How to store dictionary in HDF5 dataset

theta picture theta · May 11, 2013 · Viewed 40.2k times · Source

I have a dictionary, where key is datetime object and value is tuple of integers:

>>> d.items()[0]
(datetime.datetime(2012, 4, 5, 23, 30), (14, 1014, 6, 3, 0))

I want to store it in HDF5 dataset, but if I try to just dump the dictionary h5py raises error:

TypeError: Object dtype dtype('object') has no native HDF5 equivalent

What would be "the best" way to transform this dictionary so that I can store it in HDF5 dataset?

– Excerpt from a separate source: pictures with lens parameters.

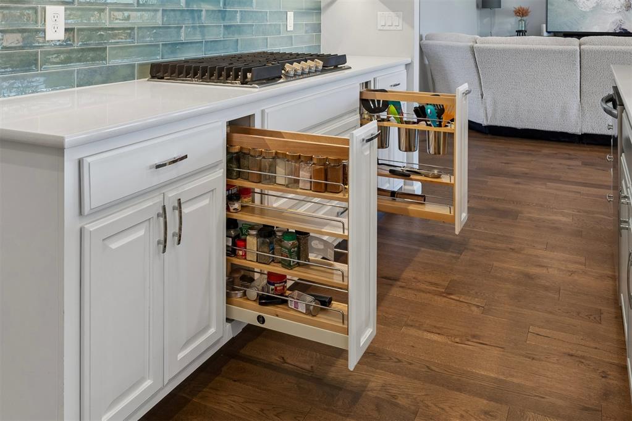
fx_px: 527
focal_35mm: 30
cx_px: 316
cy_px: 210
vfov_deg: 43.6
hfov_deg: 61.9
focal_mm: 20
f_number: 8
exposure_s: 1/50
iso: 200
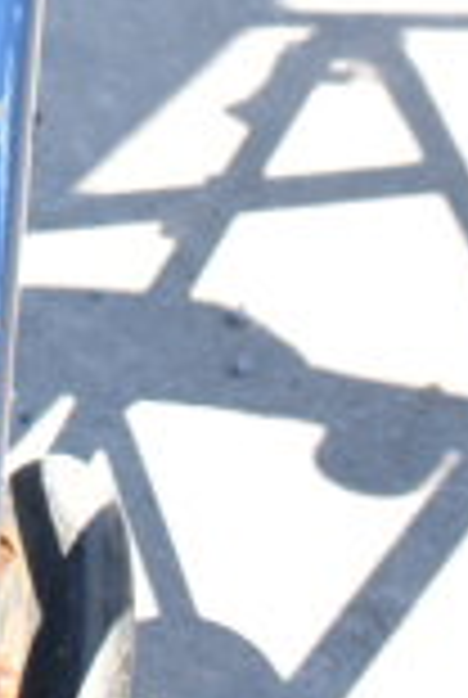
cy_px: -655
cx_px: -621
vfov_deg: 9.1
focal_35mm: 212
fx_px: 4115
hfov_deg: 6.2
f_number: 6.3
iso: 200
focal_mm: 24
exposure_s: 1/160
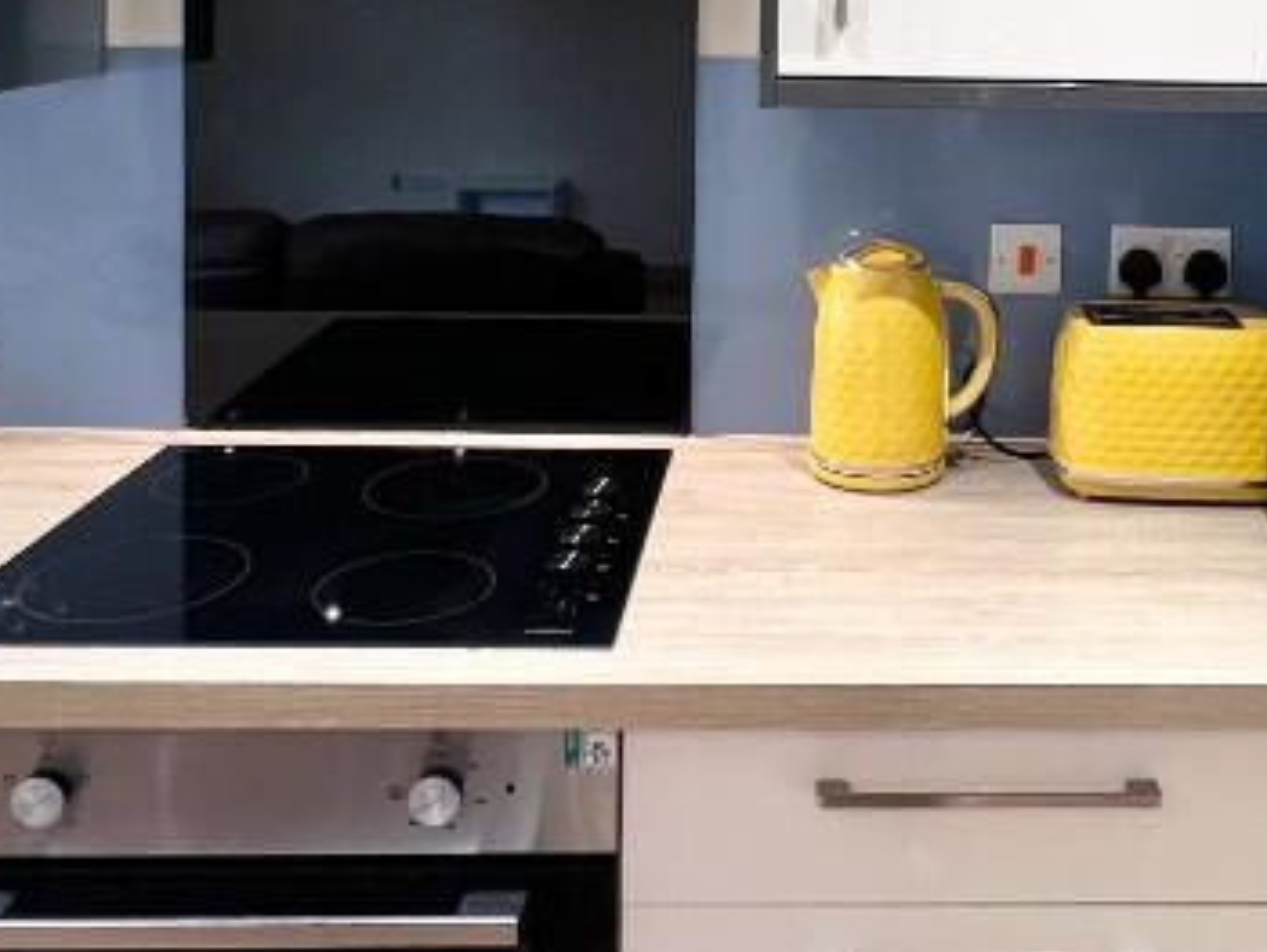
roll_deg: -0.3
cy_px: 51
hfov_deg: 47.9
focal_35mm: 38
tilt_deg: -2.6
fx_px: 1392
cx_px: 872
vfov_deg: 35.0
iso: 250
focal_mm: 1.57
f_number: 1.8
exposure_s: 1/50
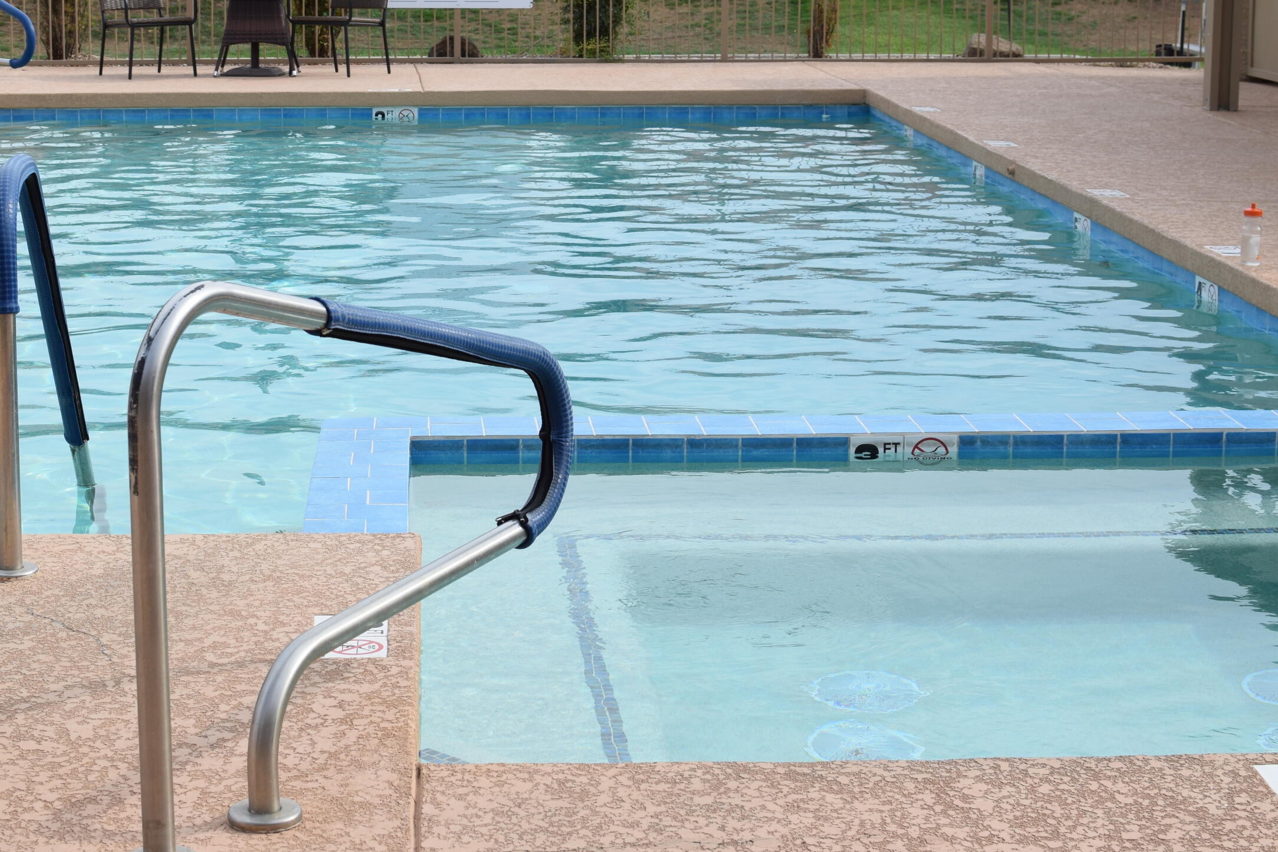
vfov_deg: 18.7
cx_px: 413
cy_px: 275
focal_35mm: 73
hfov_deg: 27.6
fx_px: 2580
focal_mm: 35
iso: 200
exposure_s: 1/320
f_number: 9
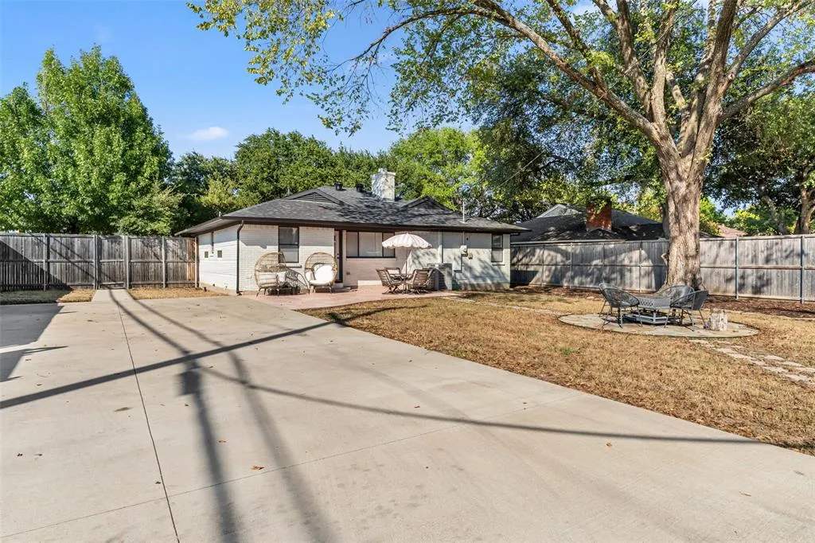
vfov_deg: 59.5
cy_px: 272
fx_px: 475
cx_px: 408
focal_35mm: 21
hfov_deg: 81.2
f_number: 10
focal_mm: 21
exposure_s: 1/500
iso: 400
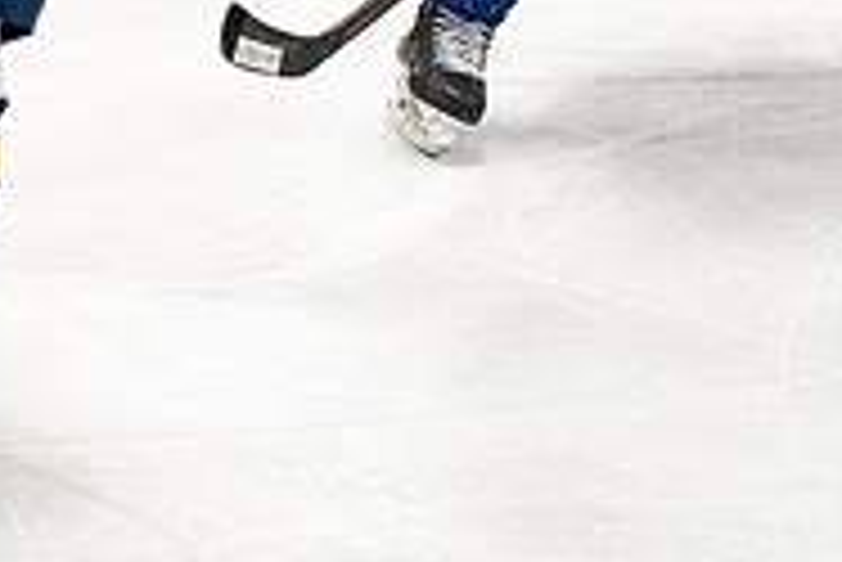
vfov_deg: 4.2
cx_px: -405
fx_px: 7607
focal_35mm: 325
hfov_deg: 6.3
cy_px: -214
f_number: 3.2
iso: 2000
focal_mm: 70
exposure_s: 1/800
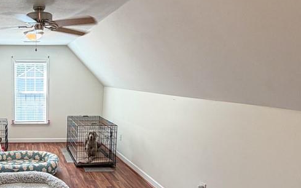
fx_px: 254
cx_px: 36
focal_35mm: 31
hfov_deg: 54.2
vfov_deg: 40.2
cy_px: 120
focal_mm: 2.22
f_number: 2.2
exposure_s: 1/60
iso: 200
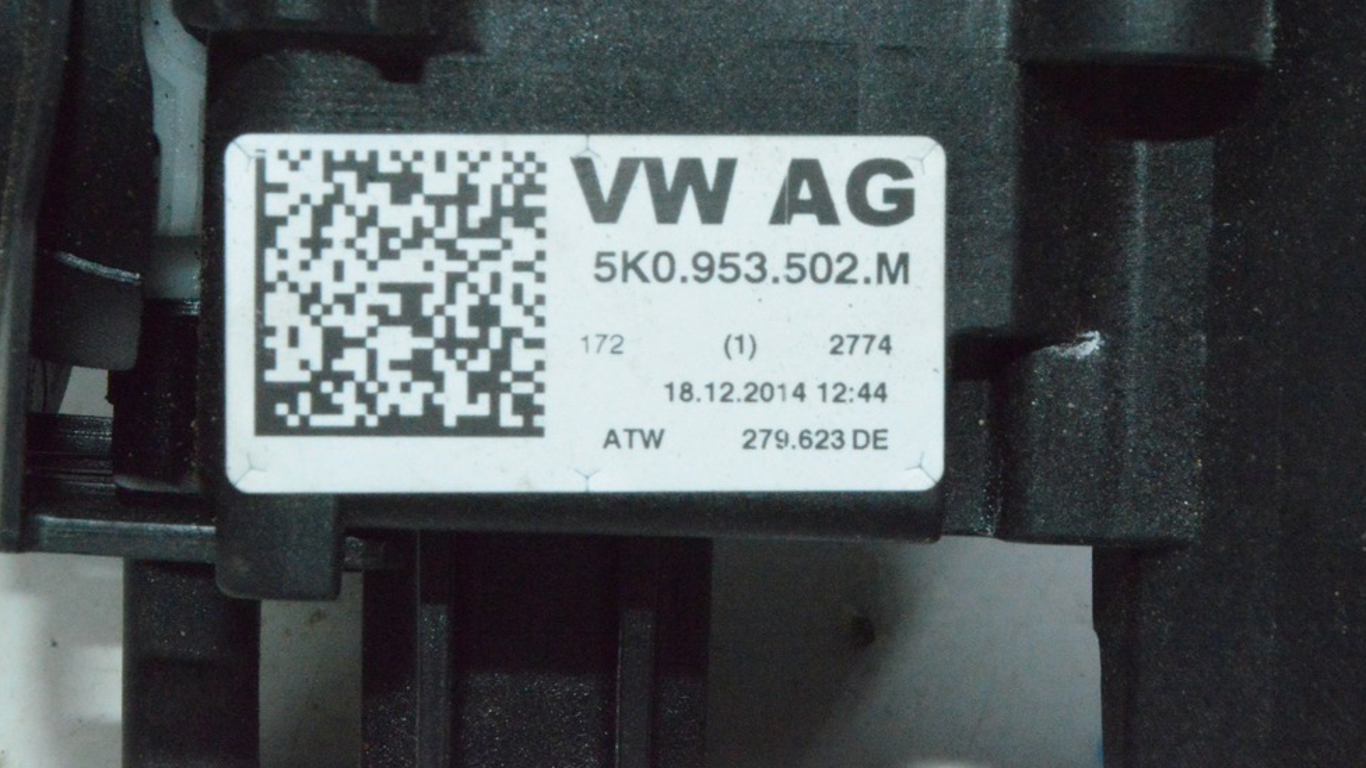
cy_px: 352
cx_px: 696
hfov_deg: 23.5
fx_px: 3279
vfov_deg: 13.4
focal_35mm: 91
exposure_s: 1/50
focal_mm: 55
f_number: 36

Specifically I don't want to just dump the dictionary in numpy array, as it would complicate data retrieval based on datetime query.

Answer

theta picture theta · May 11, 2013

I found two ways to this:

I) transform datetime object to string and use it as dataset name

h = h5py.File('myfile.hdf5')
for k, v in d.items():
    h.create_dataset(k.strftime('%Y-%m-%dT%H:%M:%SZ'), data=np.array(v, dtype=np.int8))

where data can be accessed by quering key strings (datasets name). For example:

for ds in h.keys():
    if '2012-04' in ds:
        print(h[ds].value)

II) transform datetime object to dataset subgroups

h = h5py.File('myfile.hdf5')
for k, v in d.items():
    h.create_dataset(k.strftime('%Y/%m/%d/%H:%M'), data=np.array(v, dtype=np.int8))

notice forward slashes in strftime string, which will create appropriate subgroups in HDF file. Data can be accessed directly like h['2012']['04']['05']['23:30'].value, or by iterating with provided h5py iterators, or even by using custom functions through visititems()

For simplicity I choose the first option.